Senate Majority Leader Harry Reid called Republicans who backed defunding “the weird caucus.” NBC’s David Gregory grilled Cruz on his 21-hour “defund Obamacare” speech, telling the senator, “I’m focused on results. Where have you moved anything?”

A similar question could be asked about the Democrats’ abortive attempt to defund the Iraq War in 2007.

After the Republicans’ disastrous showing in the 2006 midterm elections, Democratic majorities swept into Congress intent on ending the war. Some lawmakers, goaded on by antiwar activists, believed the best way to achieve this would be to use the House’s “power of the purse” to pull funding for ongoing combat operations.

Democrats like Rep. Dennis Kucinich of Ohio pushed to strip war funding from the beginning. “If you oppose the war, then don’t vote to fund it,” he said in January 2007. But with the exception of Kucinich and a few other diehards, most Democrats avoided such talk, fearing it would look as though they were abandoning soldiers already overseas.

Then-House Majority Leader Steny Hoyer denied accusations by congressional Republicans that a bill opposing the surge was the first step to defunding troops in the field. “This is categorically false,” he said in February 2007. “While the new majority will explore other opportunities to affect Iraq policy, our commitment to our men and women in harm’s way in unwavering.”

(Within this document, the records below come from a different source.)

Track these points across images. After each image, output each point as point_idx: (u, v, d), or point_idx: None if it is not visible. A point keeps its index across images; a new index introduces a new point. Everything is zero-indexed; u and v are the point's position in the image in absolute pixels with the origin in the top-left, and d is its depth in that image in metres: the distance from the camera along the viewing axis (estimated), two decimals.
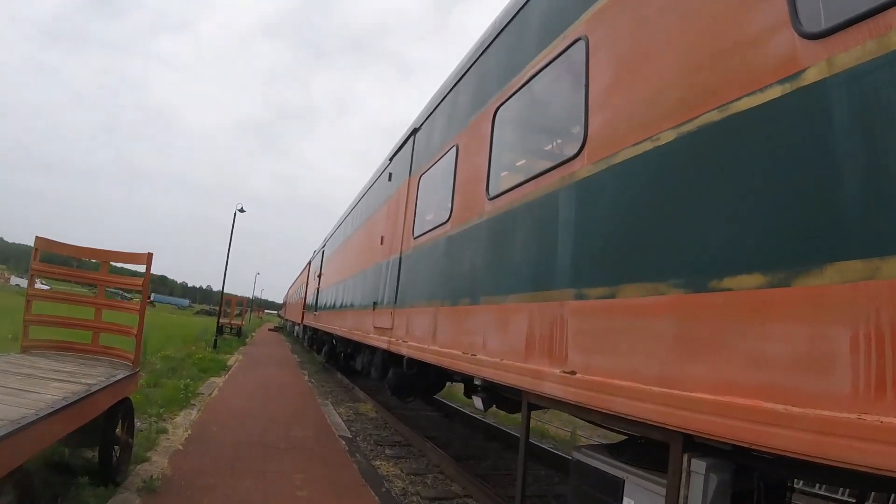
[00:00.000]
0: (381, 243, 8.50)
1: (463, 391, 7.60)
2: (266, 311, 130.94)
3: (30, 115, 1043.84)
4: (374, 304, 8.31)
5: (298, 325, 28.85)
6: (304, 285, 26.38)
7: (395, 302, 7.07)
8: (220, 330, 27.73)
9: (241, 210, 21.23)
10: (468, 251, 5.02)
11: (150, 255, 5.61)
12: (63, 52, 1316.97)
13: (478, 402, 5.26)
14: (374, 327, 8.14)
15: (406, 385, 7.84)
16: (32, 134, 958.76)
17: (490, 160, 4.85)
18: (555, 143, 4.47)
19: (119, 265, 6.05)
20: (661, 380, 2.49)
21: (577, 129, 3.53)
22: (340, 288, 12.93)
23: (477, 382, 5.03)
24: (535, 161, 4.53)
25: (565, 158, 3.58)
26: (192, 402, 9.67)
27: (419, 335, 6.13)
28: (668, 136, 2.69)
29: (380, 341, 7.80)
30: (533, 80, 4.28)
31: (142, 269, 5.67)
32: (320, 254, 19.69)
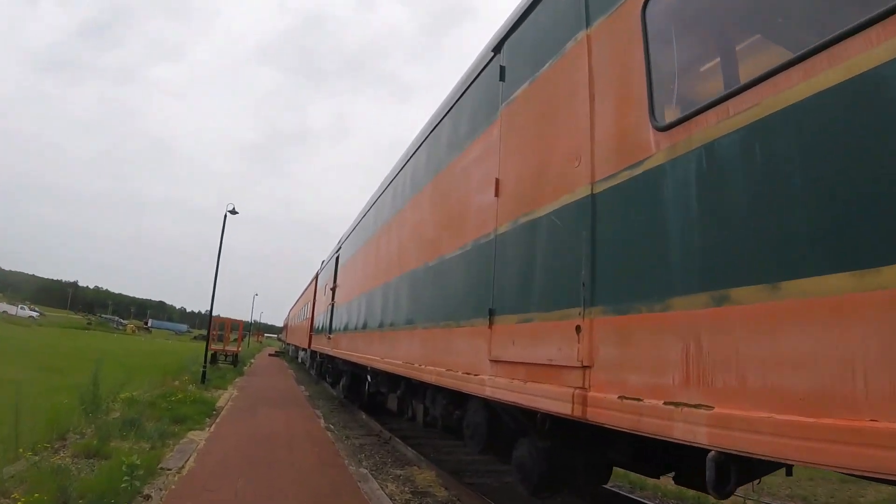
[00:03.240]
0: (498, 194, 4.57)
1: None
2: (266, 335, 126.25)
3: (28, 144, 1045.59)
4: (491, 312, 4.36)
5: (304, 350, 24.72)
6: (310, 303, 22.33)
7: (592, 301, 3.12)
8: (212, 359, 23.64)
9: (233, 212, 17.30)
10: None
11: None
12: (62, 81, 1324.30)
13: None
14: (494, 360, 4.22)
15: (560, 472, 3.89)
16: (31, 162, 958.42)
17: None
18: None
19: None
20: None
21: None
22: (375, 298, 8.92)
23: None
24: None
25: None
26: (143, 494, 5.64)
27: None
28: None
29: (516, 390, 3.81)
30: None
31: None
32: (332, 261, 15.67)
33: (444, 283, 5.52)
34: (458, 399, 5.59)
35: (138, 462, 6.26)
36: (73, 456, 6.91)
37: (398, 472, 7.96)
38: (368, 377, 9.93)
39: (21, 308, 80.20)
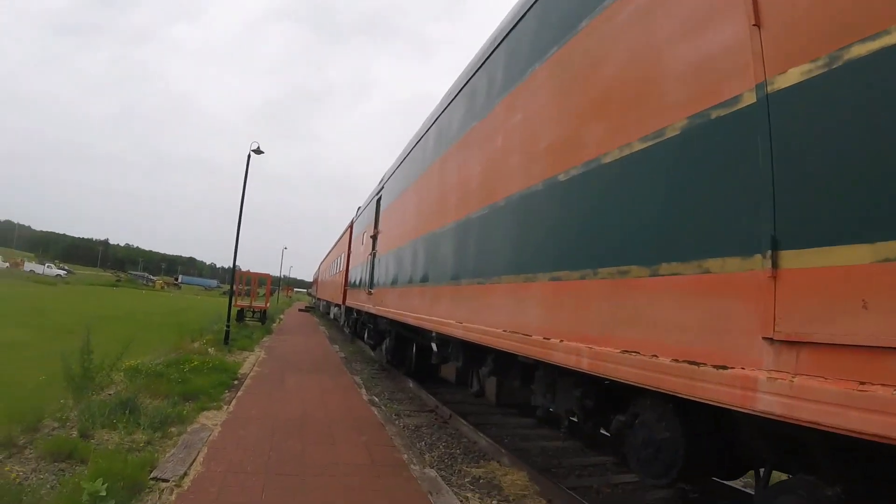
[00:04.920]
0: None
1: None
2: (296, 289, 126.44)
3: (47, 106, 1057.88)
4: (776, 244, 2.17)
5: (338, 306, 22.89)
6: (344, 255, 20.32)
7: None
8: (238, 316, 22.01)
9: (258, 151, 15.08)
10: None
11: None
12: (81, 42, 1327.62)
13: None
14: (791, 341, 1.98)
15: None
16: (51, 124, 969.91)
17: None
18: None
19: None
20: None
21: None
22: (443, 241, 6.66)
23: None
24: None
25: None
26: None
27: None
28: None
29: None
30: None
31: None
32: (373, 205, 13.38)
33: (618, 196, 3.18)
34: (620, 393, 3.43)
35: (118, 472, 4.37)
36: (38, 458, 5.02)
37: (475, 470, 5.91)
38: (434, 346, 7.67)
39: (48, 267, 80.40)
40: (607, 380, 3.18)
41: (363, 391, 9.76)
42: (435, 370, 10.34)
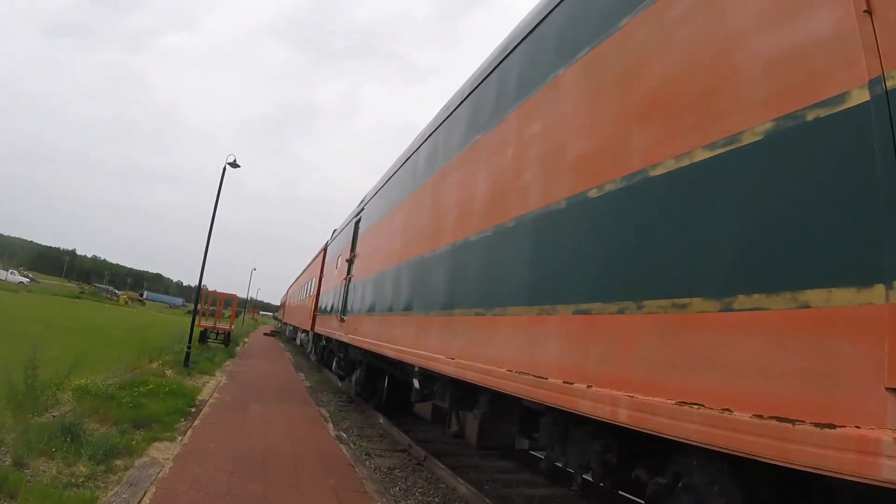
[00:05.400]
0: None
1: None
2: (262, 312, 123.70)
3: (37, 107, 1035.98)
4: None
5: (305, 332, 22.10)
6: (315, 279, 19.69)
7: None
8: (201, 337, 21.09)
9: (234, 164, 14.53)
10: None
11: None
12: (73, 46, 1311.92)
13: None
14: None
15: None
16: (37, 125, 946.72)
17: None
18: None
19: None
20: None
21: None
22: (434, 266, 6.16)
23: None
24: None
25: None
26: None
27: None
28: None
29: None
30: None
31: None
32: (350, 227, 12.87)
33: (671, 214, 2.72)
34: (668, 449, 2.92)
35: None
36: None
37: None
38: (416, 382, 7.01)
39: (11, 273, 77.21)
40: (649, 434, 2.66)
41: (330, 425, 9.14)
42: (408, 405, 9.79)
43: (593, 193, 3.33)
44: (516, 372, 3.83)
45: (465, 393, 5.42)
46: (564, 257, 3.58)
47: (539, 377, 3.53)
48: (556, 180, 3.83)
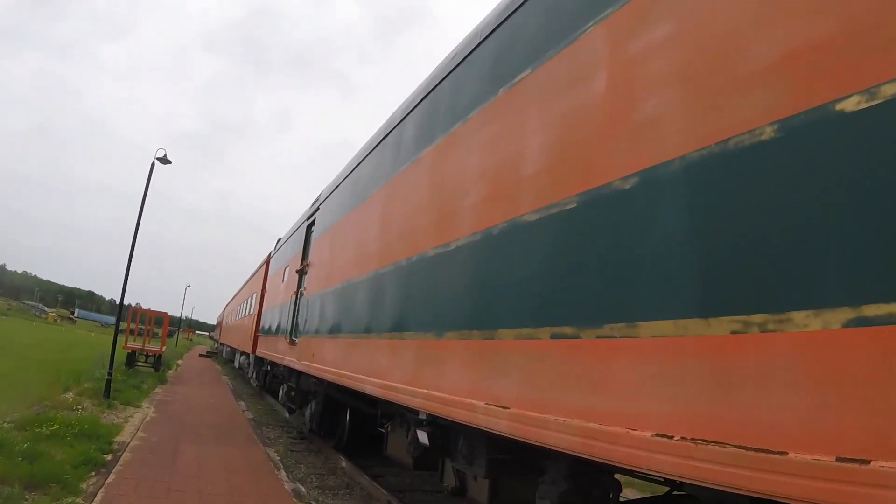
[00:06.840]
0: None
1: None
2: (197, 332, 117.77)
3: None
4: None
5: (245, 355, 20.06)
6: (257, 295, 17.85)
7: None
8: (129, 360, 18.84)
9: (163, 160, 12.68)
10: None
11: None
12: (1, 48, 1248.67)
13: None
14: None
15: None
16: None
17: None
18: None
19: None
20: None
21: None
22: (428, 274, 4.67)
23: None
24: None
25: None
26: None
27: None
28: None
29: None
30: None
31: None
32: (300, 233, 11.15)
33: None
34: None
35: None
36: None
37: None
38: (422, 435, 4.88)
39: None
40: None
41: (283, 473, 7.56)
42: (376, 444, 8.23)
43: None
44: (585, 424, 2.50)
45: (518, 457, 3.97)
46: None
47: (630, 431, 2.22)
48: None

Ironically, Harry Reid was the one Democratic leader to briefly support defunding the war. Despite calling the “defund Obamacare” movement “irresponsible and futile” and labeling Republicans in support of defunding Obamacare “anarchists” who need to “get a life,” in April 2007 Reid introduced a similar bill aimed at ending funding for the Iraq War within a year.

That bill went nowhere, but the majority leader’s accompanying comment that the Iraq War was already “lost” haunted him for years afterward.

Like Republican leadership in 2013, high-ranking Democrats feared the consequences of “irresponsibly” defunding a policy already in place. The political danger was actually even more acute; unlike Obamacare, the Iraq War had already been “implemented,” and tens of thousands of troops required congressional funding for body armor, ammunition and other equipment to help keep them alive.

In another parallel to 2013, rank-and-file Democrats faced an intense backlash in 2007 from a base who wanted an end to the war at any cost. “If they don’t defund the war, maybe it’s time to defund the Democrats,” a poster on the ultra-liberal Daily Kos wrote in December of that year.

The sentiment is similar to those voiced by many conservatives, who last Wednesday flooded the offices of Republican leaders with furious phone calls after Ted Cruz’s marathon speech. Democrats ultimately lost few votes from their failure to defund the war, a fact that should prove comforting to GOP leadership.

Despite over a year of wrangling on the margins, in the end the Democratic push to defund the Iraq War was an abject failure. In fact, during the same time period the Bush administration managed to send tens of thousands more troops to Iraq, the “surge” that many believe turned the tide in the war.

In contrast, the full House voted to strip the law’s funding on Sept. 20, and last week’s Senate fight showed that powerful voices within the Republican Party are willing to take up the “futile” cause. By that measure, the defund Obamacare campaign has already proven more successful than the Democrats’ push to defund the war.